History of Old Hutchinson Homestead

Footnotes to Long Island History

History of Old Hutchinson Homestead

March 27, 1955


Thomas R. Bayles


          The Old Hutchinson Homestead at Middle Island has had a long and varied history, and was first a tavern and store, then post office, office of the town clerk of Brookhaven town, and then polling place for the large mid-Island area.

          The house was located on the middle country road at the foot of the hill near Pfeiffer’s store, and was purchased a few years ago by Horton Bros and torn down.  The site has since been a cement block factory and sand and gravel works.

          Middle Island had the first post office in Brookhaven town and the first postmaster was Apollus Wetmore in 1796.  Post riders on horseback carried the mail through the Island in the first years, and the mail came from New York once of twice a week.  After a few years it was carried by the stage coaches that came through the middle of the Island, and furnished the only means of transportation for the people of the mid-island settlements.

          The post office was at first named Brookhaven and was not given the mane of Middle Island until about 1818.  During these early years the postal receipts were light, and records of the office shown that the quarterly receipts between 1811 and 1830 ran from $3.00 to $8.00 a quarter.

          Following Apollus Wetmore as postmaster came Zachariah Hawkins in 1798, Mordecai Homan, Jr in 1803, Jehiel Woodruff in 1810 and in 1811 Benjamin Hutchinson became postmaster, and it remained in the Hutchinson family with the exception of one year until 1901.

          The old Hutchinson homestead was built around 1750 by Daniel Brewster, Jr a grandson of Nathaniel Brewster, the first minister of the old town church at Setauket.  The house and farm on which it stood were purchased in 1834 by Benjamin T Hutchinson and store and post office moved there, where it remained until taken over by Edward Pfeiffer in 1901.  In 1840 Mr. Hutchinson opened a tavern also, which was the regular breakfast stop for the mail and passenger stages passing through.  Besides serving as post office, tavern and store, this house was also the town clerk’s office for Brookhaven town for 30 years.

          Mr Hutchinson was elected town clerk in 1848, and in 1850 elected county clerk, and in 1860 was again elected town clerk.  During the intervening years the office went to New Village, Center Reach.)  Mr Hutchinson remained in office until his death in 1877, when his son, Henry P Hutchinson was elected and remained as town clerk until 1890, when Roswell Davis of Yaphank was elected, and the office moved to Yaphank.  It was the custom in those days for the office to be located in the home of the lecte4d official.

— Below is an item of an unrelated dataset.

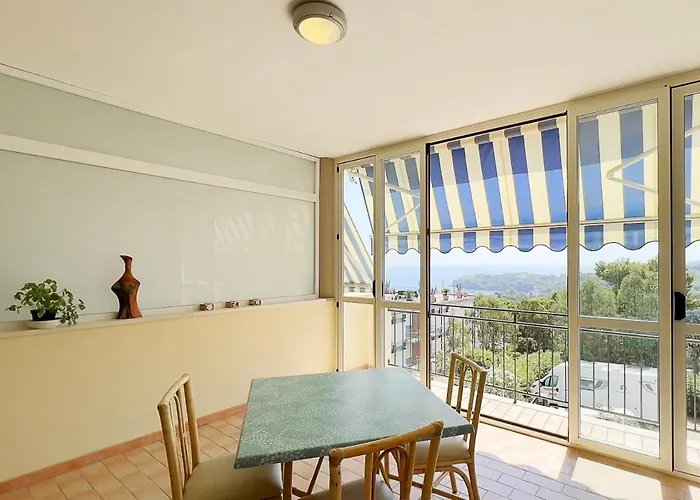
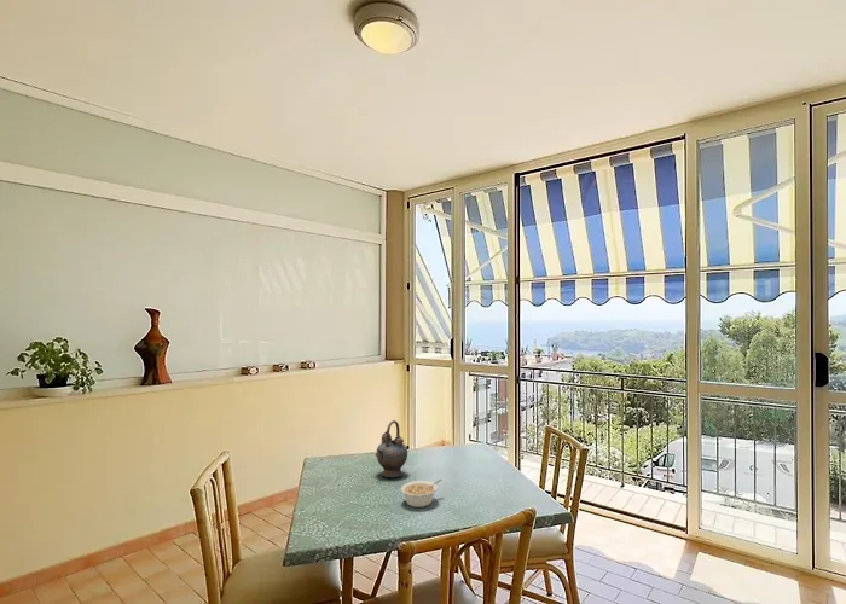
+ legume [400,478,442,509]
+ teapot [375,419,408,478]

          After the death of Mr Hutchinson in 1877 the office of the postmaster was taken over by his daughter Miss Cynthia Hutchinson, and her appointment dated October 16, 1877, and signed by David M Key, Postmaster General, is on exhibition along with the old post office boxes and fixtures in Emil’s museum in Middle Island.  Miss Hutchinson continued as postmaster until her death in 1901.

          For many years this old house also served as polling place for the voters from Middle Island, Yaphank, Ridge, Coram and Selden for all the regular spring and fall elections, and many a political deal was mad under the horse sheds to the east of the house.  In those days election day was a social event and dinners were served for 50 cents.  It was a day of great activity and continued until at the stroke of six o’clock inspector John Jones used to step to the door and call out, “Hear ye; Hear ye; I know declare these polls closed.”  Among those who served for many years on the election board besides Mr Jones were Richard M Bayles, Fred Ehlers, Thomas Lee, Robert Lyon, Noah Terry and Elbert Homan.